[YOUR INSTRUCTIONS] Take the records below from their first line to the line with "150円から250円のハーブ", and restate those lines word for word.

[Extracted data entries]
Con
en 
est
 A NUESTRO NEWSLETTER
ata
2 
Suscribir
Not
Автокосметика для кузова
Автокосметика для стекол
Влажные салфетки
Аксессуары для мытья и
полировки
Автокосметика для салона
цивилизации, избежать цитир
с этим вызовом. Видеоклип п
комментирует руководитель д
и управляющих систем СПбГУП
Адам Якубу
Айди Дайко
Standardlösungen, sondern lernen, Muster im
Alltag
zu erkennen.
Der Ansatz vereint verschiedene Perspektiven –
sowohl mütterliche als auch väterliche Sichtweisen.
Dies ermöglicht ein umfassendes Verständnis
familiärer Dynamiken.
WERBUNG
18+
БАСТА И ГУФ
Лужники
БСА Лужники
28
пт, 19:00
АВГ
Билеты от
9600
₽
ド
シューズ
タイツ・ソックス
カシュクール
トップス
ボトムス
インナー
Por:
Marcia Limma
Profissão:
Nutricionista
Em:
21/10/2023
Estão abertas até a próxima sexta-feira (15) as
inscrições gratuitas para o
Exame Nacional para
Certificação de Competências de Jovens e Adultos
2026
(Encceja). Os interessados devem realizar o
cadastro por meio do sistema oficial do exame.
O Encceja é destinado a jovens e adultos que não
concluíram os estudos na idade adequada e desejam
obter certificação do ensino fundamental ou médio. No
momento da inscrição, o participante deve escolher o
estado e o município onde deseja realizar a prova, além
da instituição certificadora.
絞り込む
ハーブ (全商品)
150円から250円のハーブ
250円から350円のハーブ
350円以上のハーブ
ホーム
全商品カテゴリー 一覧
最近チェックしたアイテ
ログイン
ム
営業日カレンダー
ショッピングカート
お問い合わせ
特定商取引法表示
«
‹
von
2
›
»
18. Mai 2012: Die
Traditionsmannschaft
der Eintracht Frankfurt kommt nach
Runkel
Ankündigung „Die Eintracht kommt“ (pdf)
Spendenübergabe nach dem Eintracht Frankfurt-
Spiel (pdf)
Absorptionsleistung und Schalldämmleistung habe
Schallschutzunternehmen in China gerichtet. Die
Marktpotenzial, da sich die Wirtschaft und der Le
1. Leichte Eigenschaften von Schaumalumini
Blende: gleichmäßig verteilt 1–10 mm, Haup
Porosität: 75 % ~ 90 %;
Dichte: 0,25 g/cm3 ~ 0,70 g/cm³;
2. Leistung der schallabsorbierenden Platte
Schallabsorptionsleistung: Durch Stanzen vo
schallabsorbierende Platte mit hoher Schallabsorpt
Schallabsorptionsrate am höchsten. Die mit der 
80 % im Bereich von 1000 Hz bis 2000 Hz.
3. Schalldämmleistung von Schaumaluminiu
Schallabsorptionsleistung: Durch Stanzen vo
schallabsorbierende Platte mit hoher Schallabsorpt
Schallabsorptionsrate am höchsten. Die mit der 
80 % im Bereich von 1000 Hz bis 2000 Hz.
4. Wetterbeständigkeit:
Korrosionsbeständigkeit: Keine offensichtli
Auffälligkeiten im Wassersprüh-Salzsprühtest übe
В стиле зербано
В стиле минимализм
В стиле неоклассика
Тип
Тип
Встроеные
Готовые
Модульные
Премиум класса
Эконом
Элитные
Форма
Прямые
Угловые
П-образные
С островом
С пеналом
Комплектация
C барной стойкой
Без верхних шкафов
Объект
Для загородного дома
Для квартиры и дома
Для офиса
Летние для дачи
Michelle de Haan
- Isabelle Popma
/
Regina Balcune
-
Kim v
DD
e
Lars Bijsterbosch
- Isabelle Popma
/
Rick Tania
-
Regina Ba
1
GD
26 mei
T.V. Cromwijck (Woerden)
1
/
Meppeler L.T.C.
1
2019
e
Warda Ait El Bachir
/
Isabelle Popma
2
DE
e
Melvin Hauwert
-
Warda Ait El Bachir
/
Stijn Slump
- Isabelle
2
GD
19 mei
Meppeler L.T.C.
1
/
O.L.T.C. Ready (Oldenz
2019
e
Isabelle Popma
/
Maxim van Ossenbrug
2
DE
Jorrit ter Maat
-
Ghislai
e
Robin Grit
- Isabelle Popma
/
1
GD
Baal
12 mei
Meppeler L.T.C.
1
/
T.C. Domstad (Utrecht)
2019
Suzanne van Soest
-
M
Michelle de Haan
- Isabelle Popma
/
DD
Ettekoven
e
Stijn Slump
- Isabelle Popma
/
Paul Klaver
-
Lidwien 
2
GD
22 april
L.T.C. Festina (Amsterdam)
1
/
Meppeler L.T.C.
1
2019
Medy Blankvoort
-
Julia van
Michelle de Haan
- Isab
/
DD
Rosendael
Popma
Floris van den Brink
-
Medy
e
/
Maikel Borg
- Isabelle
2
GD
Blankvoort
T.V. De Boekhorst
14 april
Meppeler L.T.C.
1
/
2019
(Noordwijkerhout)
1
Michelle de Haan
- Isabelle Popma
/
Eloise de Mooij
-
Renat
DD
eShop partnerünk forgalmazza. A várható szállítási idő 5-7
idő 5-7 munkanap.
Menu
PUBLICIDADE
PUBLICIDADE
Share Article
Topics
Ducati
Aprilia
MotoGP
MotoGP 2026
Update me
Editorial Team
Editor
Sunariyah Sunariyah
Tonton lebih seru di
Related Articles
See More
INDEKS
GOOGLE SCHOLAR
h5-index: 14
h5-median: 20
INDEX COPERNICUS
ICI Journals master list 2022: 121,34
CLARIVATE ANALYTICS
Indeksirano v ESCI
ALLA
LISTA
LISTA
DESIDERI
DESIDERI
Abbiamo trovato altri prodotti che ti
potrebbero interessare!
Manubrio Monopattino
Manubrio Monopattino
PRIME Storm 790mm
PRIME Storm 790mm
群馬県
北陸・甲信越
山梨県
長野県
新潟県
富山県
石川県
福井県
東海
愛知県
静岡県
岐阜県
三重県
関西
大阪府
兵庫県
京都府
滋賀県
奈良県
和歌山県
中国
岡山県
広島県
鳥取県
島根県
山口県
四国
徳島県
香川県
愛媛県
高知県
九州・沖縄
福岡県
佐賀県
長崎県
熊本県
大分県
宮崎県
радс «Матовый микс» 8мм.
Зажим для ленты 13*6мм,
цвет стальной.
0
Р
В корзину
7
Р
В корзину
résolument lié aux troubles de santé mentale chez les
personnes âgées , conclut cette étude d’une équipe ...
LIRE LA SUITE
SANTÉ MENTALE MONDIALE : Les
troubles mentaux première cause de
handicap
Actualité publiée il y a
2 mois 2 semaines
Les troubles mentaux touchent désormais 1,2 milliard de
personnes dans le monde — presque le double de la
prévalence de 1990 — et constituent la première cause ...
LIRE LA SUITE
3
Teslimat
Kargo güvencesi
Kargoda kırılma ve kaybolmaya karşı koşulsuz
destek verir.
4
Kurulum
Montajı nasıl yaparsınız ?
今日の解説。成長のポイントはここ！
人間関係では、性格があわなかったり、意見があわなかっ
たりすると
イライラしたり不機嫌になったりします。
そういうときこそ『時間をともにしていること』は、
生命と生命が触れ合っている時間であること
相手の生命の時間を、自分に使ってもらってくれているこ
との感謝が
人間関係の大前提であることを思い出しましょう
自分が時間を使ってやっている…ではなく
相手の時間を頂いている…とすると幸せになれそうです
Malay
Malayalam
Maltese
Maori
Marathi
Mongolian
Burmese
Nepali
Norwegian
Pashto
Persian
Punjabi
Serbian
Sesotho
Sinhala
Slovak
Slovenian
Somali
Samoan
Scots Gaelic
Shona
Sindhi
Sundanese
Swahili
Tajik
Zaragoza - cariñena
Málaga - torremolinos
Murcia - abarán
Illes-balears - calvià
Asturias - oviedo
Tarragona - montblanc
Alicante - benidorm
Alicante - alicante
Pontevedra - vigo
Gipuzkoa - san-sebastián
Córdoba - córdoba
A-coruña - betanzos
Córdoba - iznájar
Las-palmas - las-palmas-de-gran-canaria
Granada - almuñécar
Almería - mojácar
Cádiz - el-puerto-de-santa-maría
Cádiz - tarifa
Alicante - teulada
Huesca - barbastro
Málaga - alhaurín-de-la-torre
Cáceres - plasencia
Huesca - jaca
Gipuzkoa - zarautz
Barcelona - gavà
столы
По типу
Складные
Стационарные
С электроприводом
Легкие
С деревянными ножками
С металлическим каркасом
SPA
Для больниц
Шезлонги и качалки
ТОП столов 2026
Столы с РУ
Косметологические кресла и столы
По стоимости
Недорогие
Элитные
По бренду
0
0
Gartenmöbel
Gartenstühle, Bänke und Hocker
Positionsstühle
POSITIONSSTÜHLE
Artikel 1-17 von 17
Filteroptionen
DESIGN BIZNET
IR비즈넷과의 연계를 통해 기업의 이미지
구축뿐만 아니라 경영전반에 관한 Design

[SOLVED PROBLEM]
Con
en 
est
 A NUESTRO NEWSLETTER
ata
2 
Suscribir
Not
Автокосметика для кузова
Автокосметика для стекол
Влажные салфетки
Аксессуары для мытья и
полировки
Автокосметика для салона
цивилизации, избежать цитир
с этим вызовом. Видеоклип п
комментирует руководитель д
и управляющих систем СПбГУП
Адам Якубу
Айди Дайко
Standardlösungen, sondern lernen, Muster im
Alltag
zu erkennen.
Der Ansatz vereint verschiedene Perspektiven –
sowohl mütterliche als auch väterliche Sichtweisen.
Dies ermöglicht ein umfassendes Verständnis
familiärer Dynamiken.
WERBUNG
18+
БАСТА И ГУФ
Лужники
БСА Лужники
28
пт, 19:00
АВГ
Билеты от
9600
₽
ド
シューズ
タイツ・ソックス
カシュクール
トップス
ボトムス
インナー
Por:
Marcia Limma
Profissão:
Nutricionista
Em:
21/10/2023
Estão abertas até a próxima sexta-feira (15) as
inscrições gratuitas para o
Exame Nacional para
Certificação de Competências de Jovens e Adultos
2026
(Encceja). Os interessados devem realizar o
cadastro por meio do sistema oficial do exame.
O Encceja é destinado a jovens e adultos que não
concluíram os estudos na idade adequada e desejam
obter certificação do ensino fundamental ou médio. No
momento da inscrição, o participante deve escolher o
estado e o município onde deseja realizar a prova, além
da instituição certificadora.
絞り込む
ハーブ (全商品)
150円から250円のハーブ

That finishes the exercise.